EXERCISE GOAL: Copy out the entries below exactly as they stand, but only from the line containing "PH-111, due: Aug 17 -> Aug 16" through the line containing "PH-152, start: Aug 15 -> Aug 17".

(DATA UNDER STUDY Opens)

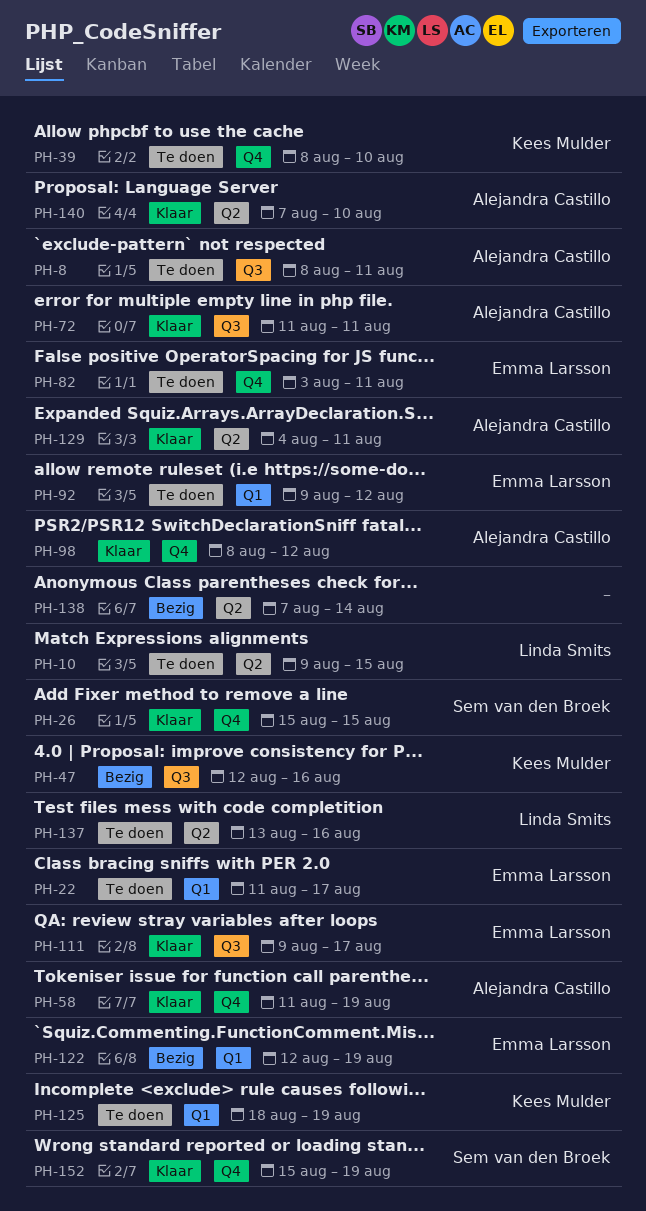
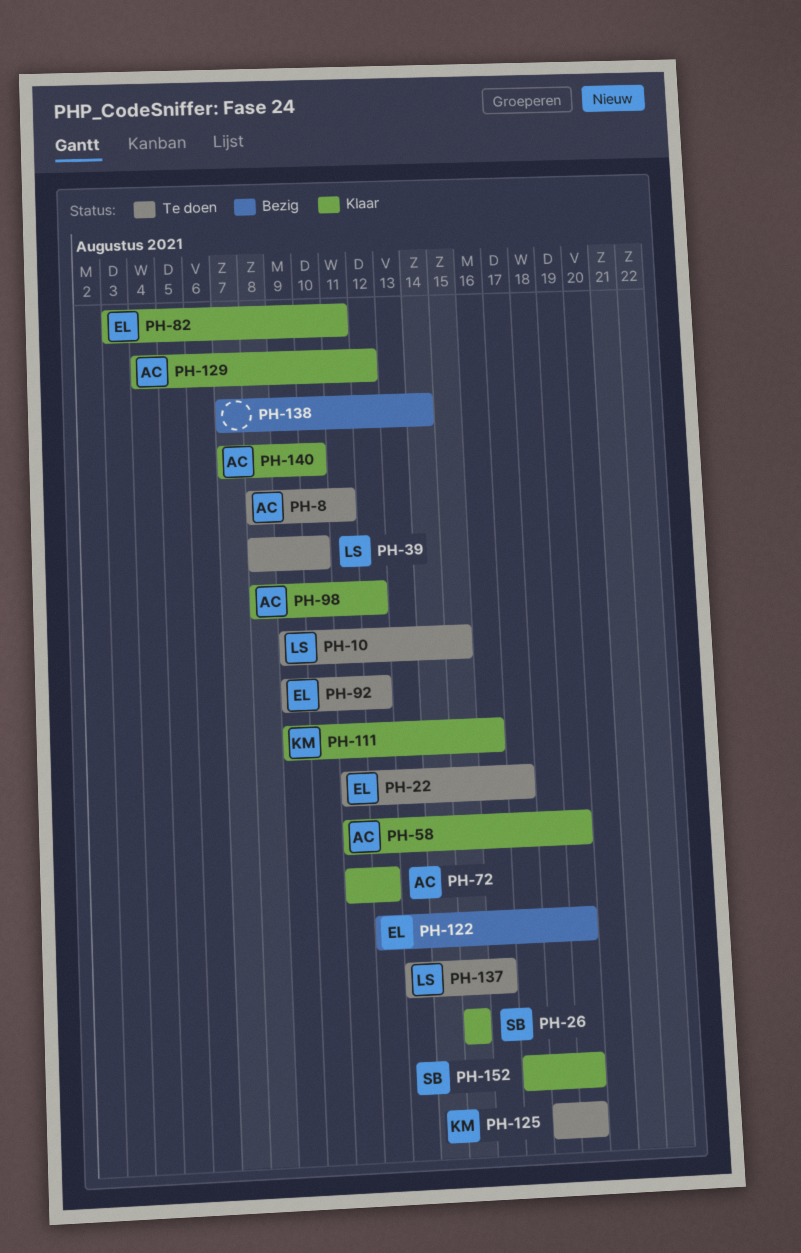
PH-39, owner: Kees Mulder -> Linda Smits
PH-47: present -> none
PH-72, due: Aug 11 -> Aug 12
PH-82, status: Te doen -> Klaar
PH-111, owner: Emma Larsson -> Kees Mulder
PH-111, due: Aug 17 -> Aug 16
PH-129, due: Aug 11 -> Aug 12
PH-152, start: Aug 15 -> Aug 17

(DATA UNDER STUDY Closes)
(DATA UNDER STUDY Opens)

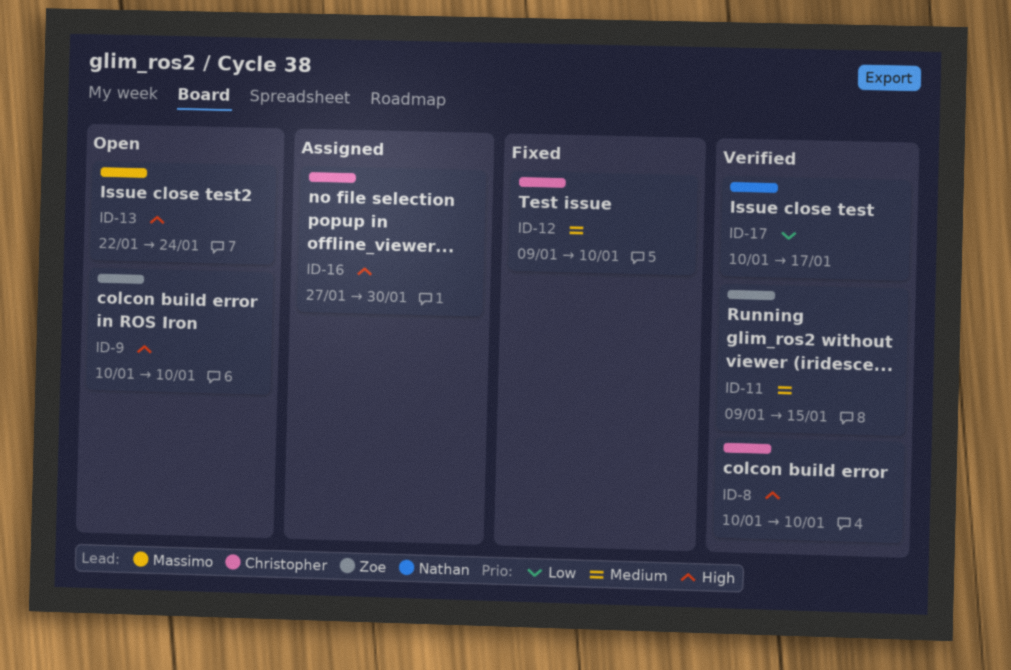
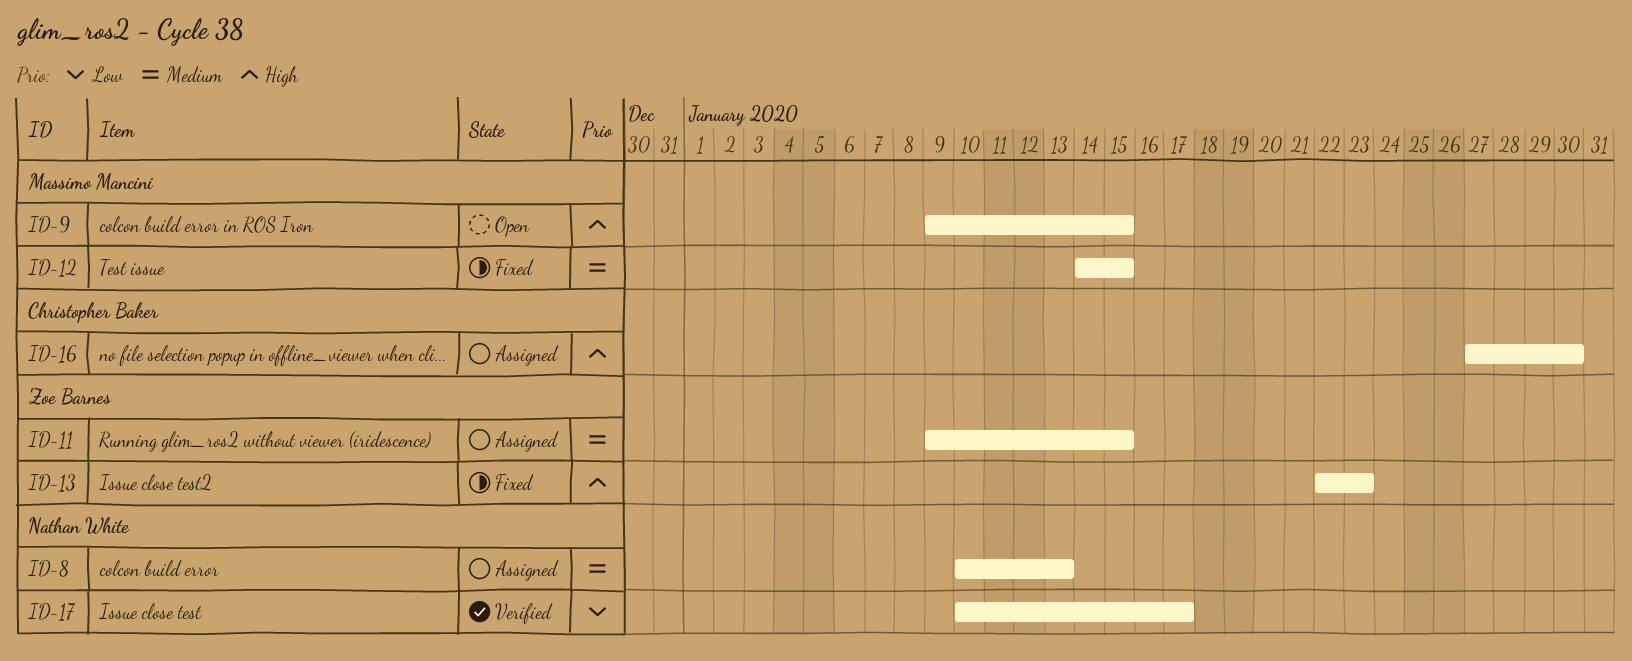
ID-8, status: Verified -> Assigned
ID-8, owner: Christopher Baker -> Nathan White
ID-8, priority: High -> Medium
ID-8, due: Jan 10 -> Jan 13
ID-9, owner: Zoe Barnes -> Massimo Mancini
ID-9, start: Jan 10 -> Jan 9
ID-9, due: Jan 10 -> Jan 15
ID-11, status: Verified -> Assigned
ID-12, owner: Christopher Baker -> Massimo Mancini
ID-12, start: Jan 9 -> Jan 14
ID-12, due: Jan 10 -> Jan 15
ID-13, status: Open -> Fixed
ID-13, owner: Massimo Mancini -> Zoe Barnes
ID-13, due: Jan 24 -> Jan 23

(DATA UNDER STUDY Closes)

TASK RESPONSE:
PH-111, due: Aug 17 -> Aug 16
PH-129, due: Aug 11 -> Aug 12
PH-152, start: Aug 15 -> Aug 17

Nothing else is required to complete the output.